Description:
We are looking for a highly skilled NLP Data Scientist / Developer to design and implement natural language processing solutions for real-world problems. You will work on extracting insights from unstructured text data, building language models, and deploying real-world, intelligent applications that understand and process human language.

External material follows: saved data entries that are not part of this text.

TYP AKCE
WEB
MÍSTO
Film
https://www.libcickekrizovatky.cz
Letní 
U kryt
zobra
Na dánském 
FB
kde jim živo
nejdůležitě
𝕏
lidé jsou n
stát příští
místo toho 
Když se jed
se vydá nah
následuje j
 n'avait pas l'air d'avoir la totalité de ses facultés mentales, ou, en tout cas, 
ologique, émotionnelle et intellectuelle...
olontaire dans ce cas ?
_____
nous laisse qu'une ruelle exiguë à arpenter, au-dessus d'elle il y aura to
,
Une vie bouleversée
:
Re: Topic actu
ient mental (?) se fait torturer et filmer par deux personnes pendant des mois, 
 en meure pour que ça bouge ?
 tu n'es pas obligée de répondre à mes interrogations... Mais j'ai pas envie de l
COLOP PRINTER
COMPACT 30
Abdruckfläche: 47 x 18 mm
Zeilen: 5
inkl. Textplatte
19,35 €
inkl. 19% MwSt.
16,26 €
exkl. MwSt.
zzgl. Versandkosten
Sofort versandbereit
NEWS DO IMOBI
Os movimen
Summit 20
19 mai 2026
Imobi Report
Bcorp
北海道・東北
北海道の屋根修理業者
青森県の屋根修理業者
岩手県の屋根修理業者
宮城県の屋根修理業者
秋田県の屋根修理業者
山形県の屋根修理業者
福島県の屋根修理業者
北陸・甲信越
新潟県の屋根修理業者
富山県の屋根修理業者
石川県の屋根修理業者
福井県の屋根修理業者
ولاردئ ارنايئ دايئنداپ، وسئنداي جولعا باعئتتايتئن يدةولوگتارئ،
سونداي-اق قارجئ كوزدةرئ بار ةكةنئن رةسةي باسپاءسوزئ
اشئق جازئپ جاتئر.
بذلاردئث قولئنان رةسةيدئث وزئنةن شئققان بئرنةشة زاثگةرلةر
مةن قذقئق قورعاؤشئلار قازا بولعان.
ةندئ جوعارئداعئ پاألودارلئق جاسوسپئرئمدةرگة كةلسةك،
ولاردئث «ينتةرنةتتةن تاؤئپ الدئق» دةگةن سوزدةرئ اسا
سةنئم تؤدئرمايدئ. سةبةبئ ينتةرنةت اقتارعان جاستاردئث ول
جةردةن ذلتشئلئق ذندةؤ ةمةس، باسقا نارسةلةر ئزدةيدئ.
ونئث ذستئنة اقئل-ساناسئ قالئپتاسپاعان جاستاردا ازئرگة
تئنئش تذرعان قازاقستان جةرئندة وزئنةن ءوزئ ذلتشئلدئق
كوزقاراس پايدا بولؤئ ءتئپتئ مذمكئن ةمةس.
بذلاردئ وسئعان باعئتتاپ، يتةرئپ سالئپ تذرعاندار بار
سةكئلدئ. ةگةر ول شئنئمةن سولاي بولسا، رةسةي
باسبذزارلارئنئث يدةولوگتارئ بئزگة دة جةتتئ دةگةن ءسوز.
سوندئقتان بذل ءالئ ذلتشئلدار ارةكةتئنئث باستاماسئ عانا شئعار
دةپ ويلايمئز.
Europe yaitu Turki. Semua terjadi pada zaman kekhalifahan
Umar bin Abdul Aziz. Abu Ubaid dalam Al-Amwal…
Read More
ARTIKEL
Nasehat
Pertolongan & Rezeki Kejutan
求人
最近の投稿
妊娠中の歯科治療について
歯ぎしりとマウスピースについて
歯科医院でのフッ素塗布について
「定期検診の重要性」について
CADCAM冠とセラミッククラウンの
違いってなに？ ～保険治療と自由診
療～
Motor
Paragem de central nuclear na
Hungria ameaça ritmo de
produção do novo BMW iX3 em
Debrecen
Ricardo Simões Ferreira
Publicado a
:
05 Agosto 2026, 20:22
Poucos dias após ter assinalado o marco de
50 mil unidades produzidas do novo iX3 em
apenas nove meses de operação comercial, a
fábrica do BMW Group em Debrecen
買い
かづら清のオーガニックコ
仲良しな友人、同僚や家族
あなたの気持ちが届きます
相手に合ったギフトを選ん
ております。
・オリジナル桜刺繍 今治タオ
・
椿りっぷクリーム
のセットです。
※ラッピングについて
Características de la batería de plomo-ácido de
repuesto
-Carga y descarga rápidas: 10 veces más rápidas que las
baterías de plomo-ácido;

This role blends data science, machine learning, and software development, with Python and LLMs at the core.
Key Responsibilities:
-
Develop and implement NLP pipelines to process, analyze, and extract insights from structured and unstructured text data.
-
Build and fine-tune models for text classification, named entity recognition, summarization, sentiment analysis, topic modeling, etc.
-
Work with state-of-the-art language models (e.g., BERT/DeBERTa, spaCy, LLM APIs) and apply transfer learning techniques.
-
Clean, tokenize, and normalize large text corpora in various formats (PDFs, HTML, etc.).
-
Collaborate with cross-functional teams to integrate NLP features into software tools and customer-facing applications.
-
Create REST APIs or services to serve models in production using frameworks like FastAPI or Flask.
-
Optimize performance, accuracy, and scalability of NLP systems.
-
Document technical approaches, experiment results, and development procedures for internal and external stakeholders.
What We Offer:
-
Competitive salary and benefits package
-
Flexible remote work options
-
Access to GPU resources and cloud infrastructure
-
Opportunities to work on cutting-edge NLP problems
-
A collaborative, forward-thinking AI/ML team
Requirements:
Required Qualifications:
-
2+ years of experience with NLP development and Python packages.
-
Strong knowledge of NLP libraries such as spaCy and Transformers (Hugging Face).
-
Solid understanding of text preprocessing, vectorization (TF-IDF, word embeddings), and classification techniques.
-
Experience with machine learning libraries like TensorFlow/PyTorch.
-
Strong knowledge of hybrid models incorporating LLMs/genAI and traditional ML approaches
-
Experience with PDF text extraction.
-
Must currently possess or be eligible to obtain a Public Trust clearance
Preferred Qualifications:
-
Bachelor’s or Master’s degree in Data Science, Computational Linguistics, Machine Learning, Applied Mathematics, Statistics, Computer Science or a related field.
-
Experience with LLMs (Large Language Models) and prompt engineering.
-
Knowledge of data privacy, redaction, and PII detection in text.
-
Background in information retrieval or question-answering systems.
-
Prior work with government, legal, healthcare, or enterprise document processing is a plus.
-
Experience working with cloud platforms (AWS, Azure, GCP) and containerization (Docker).
-
Familiarity with REST APIs, FastAPI/Flask, and deploying models to production.
-
Proficiency with version control (Git) and collaborative development workflows.